"When the widder biled the taters, cowcumbers and yerbs raly stiddily on yender fire by the chimbly, she left them unkivered. I was narvous and afeard they'd bile for an etarnity and arterwards there'd be nothing to dreen, not a spumful left. Where on airth does she get sich idees?"
Today that passage reads: "When the widow boiled the potatoes and cucumbers and herbs really steadily on yonder fire by the chimney, she left them uncovered. I was nervous and afraid they'd boil for an eternity and afterward there'd be nothing to drain, not a spoonful left. Where on earth does she get such ideas?"
This more or less authentic rendering of late-18th-early-19th-century New England speech—often carried into Western New York—is based on "vulgarisms" listed in Caleb Bingham's spelling book of the period. He was calling attention to common pronunciations that presented problems when trying to teach proper spelling. As pointed out last month in this series, even the well educated were often inconsistent spellers, but those coming from less lettered backgrounds brought dialect pronunciations not calculated to help them arrive at standard orthography.
Spelling, normal spelling, was the link between the spoken language and literacy. Early spelling instruction promoted spelling bees but it also helped students to read aloud, translating the alphabet on the page into agreed-upon pronunciation, at least approximately. Then too, as students learned to communicate through writing, they again needed the intermediary of agreed-upon spellings.

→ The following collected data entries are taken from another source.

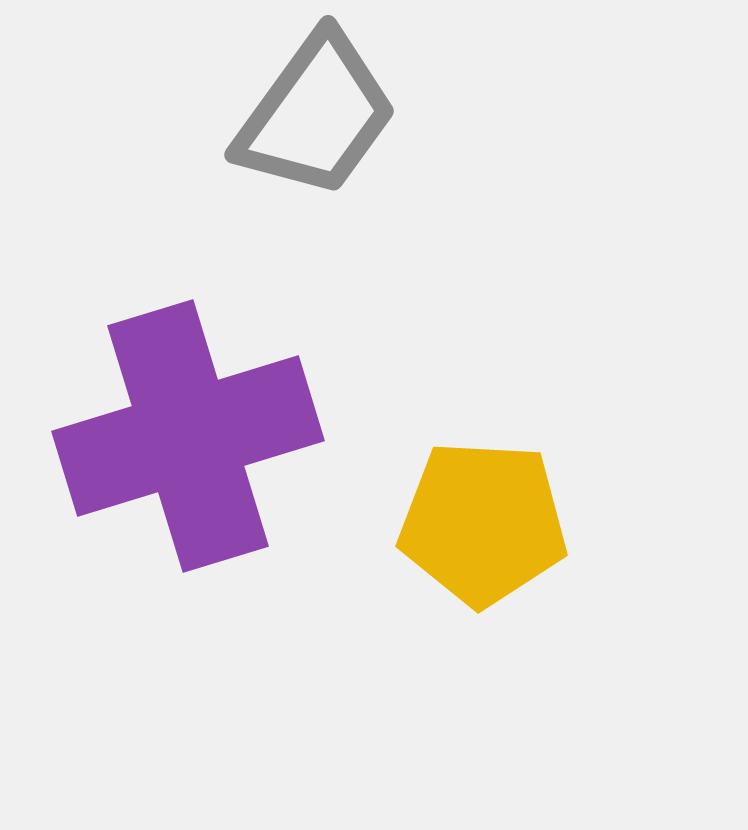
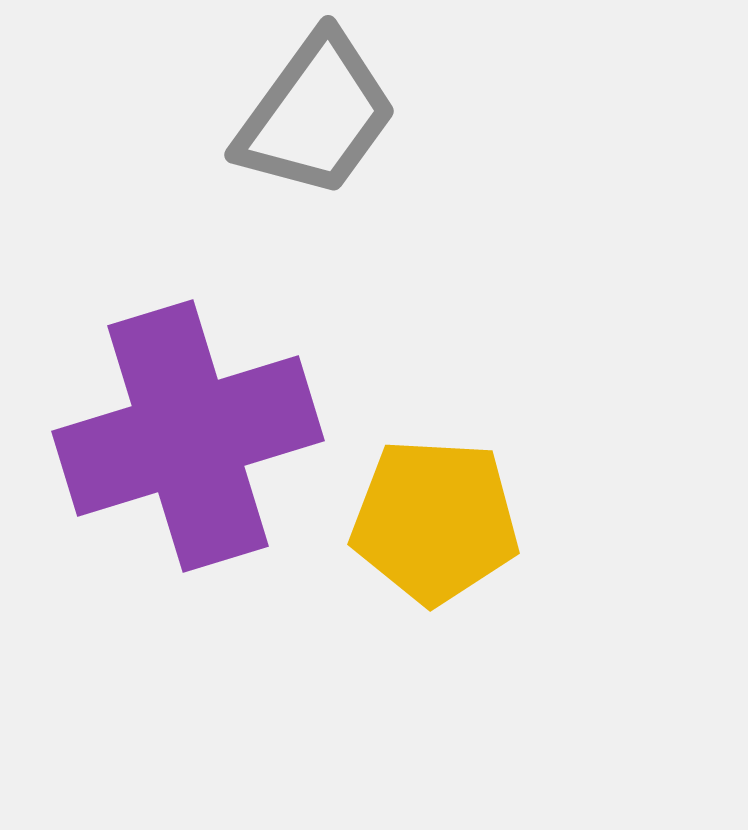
yellow pentagon: moved 48 px left, 2 px up
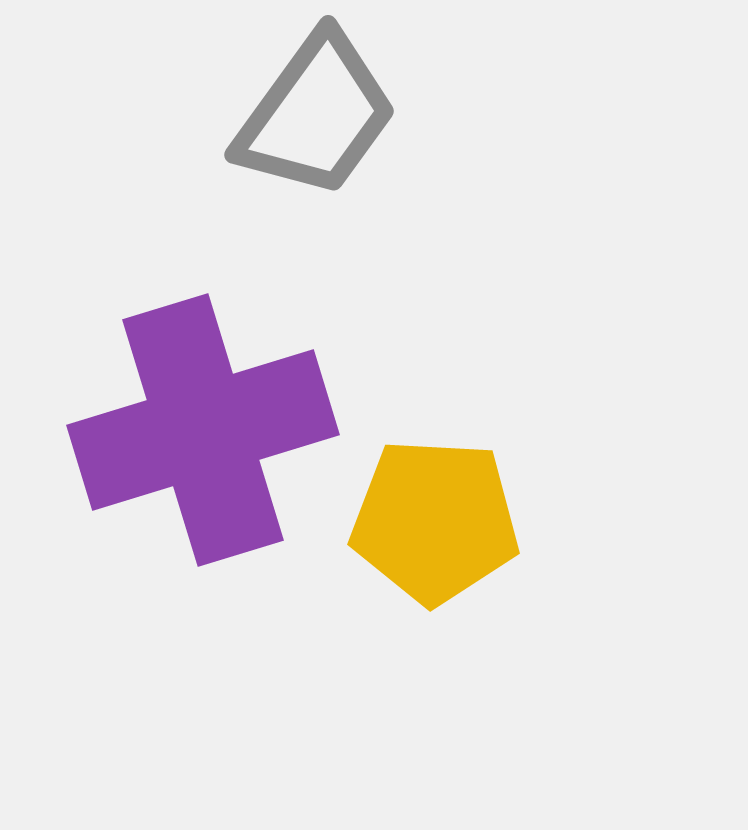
purple cross: moved 15 px right, 6 px up
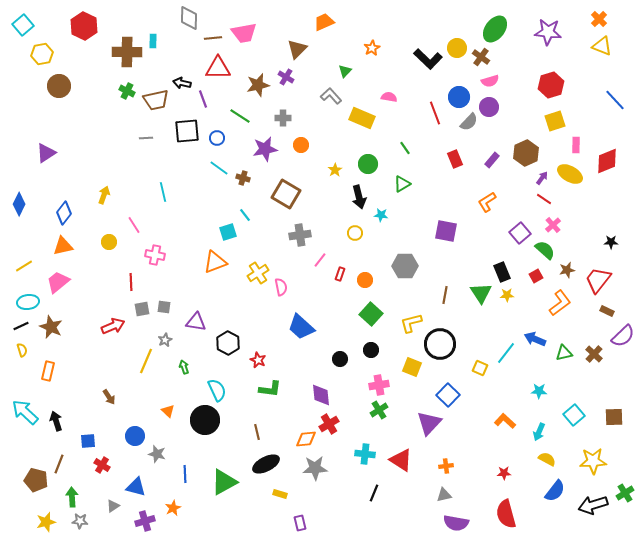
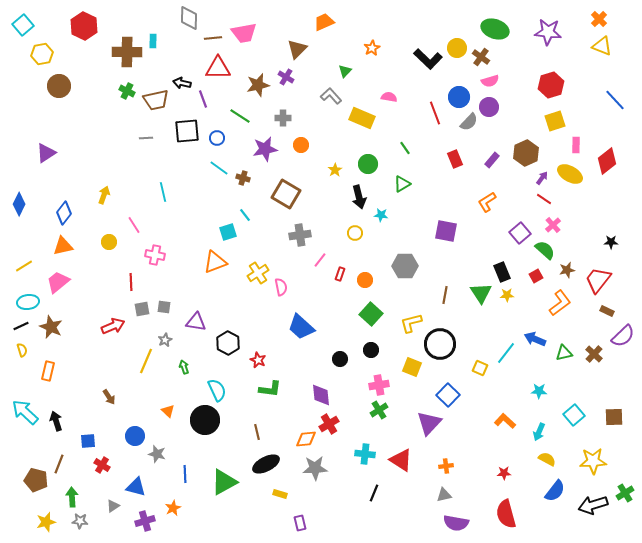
green ellipse at (495, 29): rotated 72 degrees clockwise
red diamond at (607, 161): rotated 16 degrees counterclockwise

Hence, spelling books, like Noah Webster's, were also instructional books in reading and models for writing in standard American English. More successfully than any other, Noah Webster, of West Hartford, Connecticut, provided tools—spellers, grammars, and dictionaries—essential to a nation digesting dialects and regionalisms into a more or less national literate voice, and he made a fortune doing it.
During the American Revolution his prospects seemed limited, as he later described them: "Having neither property nor powerful friends to aid me, & being utterly unacquainted with the world—I knew not what business to attempt nor by what means to obtain subsistence. Being set afloat in the world at the inexperienced age of twenty (but with a Yale education), without a father's aid which had before supported me, my mind was embarrassed with solicitude, & overwhelmed with gloomy apprehensions."
Rising to this crisis, after three days of introspection fueled by Samuel Johnson's Rambler, he decided on school teaching, although he aspired to the law and later attained law credentials. He ran the following ad in a Connecticut town near the New York border, according to E. Jennifer Monaghan in her fine study, A Common Heritage: Noah Webster's Blue-Back Speller. He proposed "immediately to open a school...in which young Gentlemen and Ladies may be instructed in Reading, Writing, Mathematicks, the English Language, and if desired, the Latin and Greek Languages—in Geography, Vocal Music, &c. at the moderate price of Six Dollars and two thirds per quarter per scholar." And foreshadowing the tone of his school books, added, "The strictest attention will be paid to the studies, the manners and the morals of youth..." He signed himself, "the public's very humble servant."
So well did he design his instructional materials for publication that they quickly became run-away best sellers. "At a time when a lifetime sale of 25,000 copies could be considered the hallmark of a bestselling trade book, the speller would reach half that number in a mere sixteen months after its publication." Companies licensed to publish it spread across the Northeast and early in the 19th century across the Appalachians. The time was excitingly ripe and Webster was its patriotic harvester.
In the introduction to his speller he wrote:
American glory begins to dawn at a favourable period, and under flattering circumstances. We have the experience of the whole world before our eyes...It is the business of Americans to select the wisdom of all nations, as the basis of her constitutions—to avoid their errours, —to prevent the introduction of foreign vices and corruptions and check the career of her own, —to promote virtue and patriotism, —to embellish and improve the sciences, —to diffuse an uniformity and purity of Language,—to add superiour dignity to this infant Empire and to human nature.
His books echoed that chord and his lawyerly skills and the energies of his extended family, under his careful personal supervision, carried these gospels into licensed publication and nearly ubiquitous sales across the young republic. For example, by 1818 his Philadelphia editions had sold 657,000 spellers; the Albany editions nearly 200,000 and those printed in Utica 168,000 copies.
A decade later he published his landmark American Dictionary of the English Language, some 20 years in the making. In 1842 a New Haven paper observed:
...Dr. Webster has probably done less for the English language in our country by his dictionary than by his spelling book. But for the all-prevailing presence of this book throughout our wide extended country, nothing could have saved us from as great a diversity of dialects as there is in England...And this is principally owing to the fact that nearly every one who has learned to read, has acquired his rudiments from Webster's Spelling Book....
A son in law who succeeded Noah Webster in the business attributed to the speller "more than to any other cause.. .that remarkable uniformity of pronunciation in our country, which is often spoken of with surprise by English travelers." That overstates the case, but Webster's Blue-Back Speller was a great shaper of American education and language in the 19th century.
I wonder how Noah Webster would have responded to the Rochester-area pronunciation of A-S-P-H-A-L-T, "ashphalt"?